→ TASK INPUT:
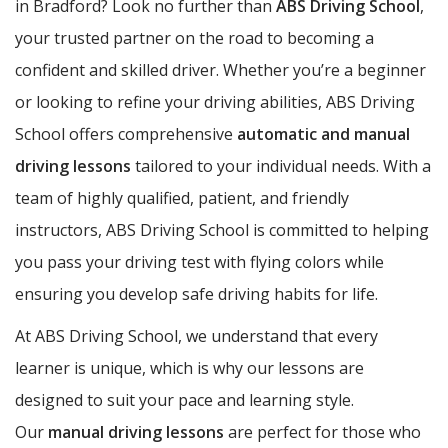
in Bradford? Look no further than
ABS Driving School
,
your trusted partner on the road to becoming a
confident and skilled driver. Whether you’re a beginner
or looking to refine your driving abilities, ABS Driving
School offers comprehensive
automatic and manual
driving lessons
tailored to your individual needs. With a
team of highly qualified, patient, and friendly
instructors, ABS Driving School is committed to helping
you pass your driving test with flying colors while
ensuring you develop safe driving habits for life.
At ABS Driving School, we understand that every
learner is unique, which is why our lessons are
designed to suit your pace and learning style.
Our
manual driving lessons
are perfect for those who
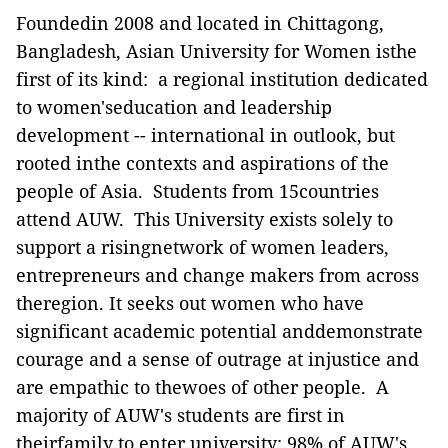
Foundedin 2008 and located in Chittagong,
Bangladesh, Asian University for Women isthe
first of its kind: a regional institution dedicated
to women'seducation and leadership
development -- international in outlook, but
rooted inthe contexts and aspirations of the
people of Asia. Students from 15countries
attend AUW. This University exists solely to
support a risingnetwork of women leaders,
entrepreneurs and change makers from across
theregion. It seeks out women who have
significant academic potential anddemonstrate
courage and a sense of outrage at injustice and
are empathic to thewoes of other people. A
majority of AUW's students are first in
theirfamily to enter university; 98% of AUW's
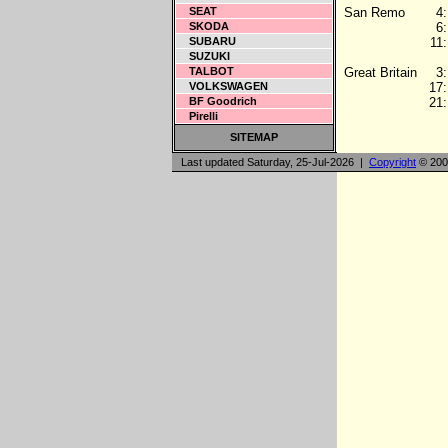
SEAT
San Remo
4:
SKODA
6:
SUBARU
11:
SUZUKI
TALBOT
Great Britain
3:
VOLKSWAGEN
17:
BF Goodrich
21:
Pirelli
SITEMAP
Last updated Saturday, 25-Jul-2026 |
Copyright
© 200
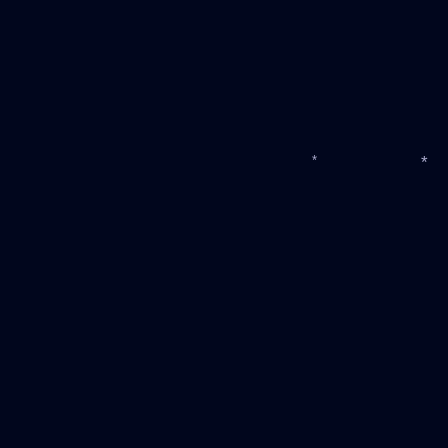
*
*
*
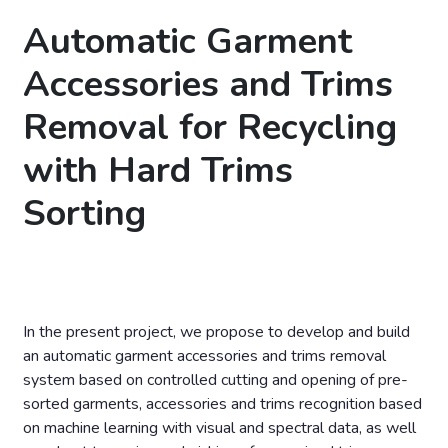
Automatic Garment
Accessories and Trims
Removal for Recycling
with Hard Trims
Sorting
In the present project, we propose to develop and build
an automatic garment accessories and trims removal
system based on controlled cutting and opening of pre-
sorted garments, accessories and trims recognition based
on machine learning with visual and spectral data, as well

→ AIM OF THE TASK:
Return the text read from every one of the rows above, line for line and unchanged, and leave the pictures out of your answer.

→ RESPONSE FOR THIS EXERCISE:
in Bradford? Look no further than
ABS Driving School
,
your trusted partner on the road to becoming a
confident and skilled driver. Whether you’re a beginner
or looking to refine your driving abilities, ABS Driving
School offers comprehensive
automatic and manual
driving lessons
tailored to your individual needs. With a
team of highly qualified, patient, and friendly
instructors, ABS Driving School is committed to helping
you pass your driving test with flying colors while
ensuring you develop safe driving habits for life.
At ABS Driving School, we understand that every
learner is unique, which is why our lessons are
designed to suit your pace and learning style.
Our
manual driving lessons
are perfect for those who
Foundedin 2008 and located in Chittagong,
Bangladesh, Asian University for Women isthe
first of its kind: a regional institution dedicated
to women'seducation and leadership
development -- international in outlook, but
rooted inthe contexts and aspirations of the
people of Asia. Students from 15countries
attend AUW. This University exists solely to
support a risingnetwork of women leaders,
entrepreneurs and change makers from across
theregion. It seeks out women who have
significant academic potential anddemonstrate
courage and a sense of outrage at injustice and
are empathic to thewoes of other people. A
majority of AUW's students are first in
theirfamily to enter university; 98% of AUW's
SEAT
San Remo
4:
SKODA
6:
SUBARU
11:
SUZUKI
TALBOT
Great Britain
3:
VOLKSWAGEN
17:
BF Goodrich
21:
Pirelli
SITEMAP
Last updated Saturday, 25-Jul-2026 |
Copyright
© 200
*
*
*
Automatic Garment
Accessories and Trims
Removal for Recycling
with Hard Trims
Sorting
In the present project, we propose to develop and build
an automatic garment accessories and trims removal
system based on controlled cutting and opening of pre-
sorted garments, accessories and trims recognition based
on machine learning with visual and spectral data, as well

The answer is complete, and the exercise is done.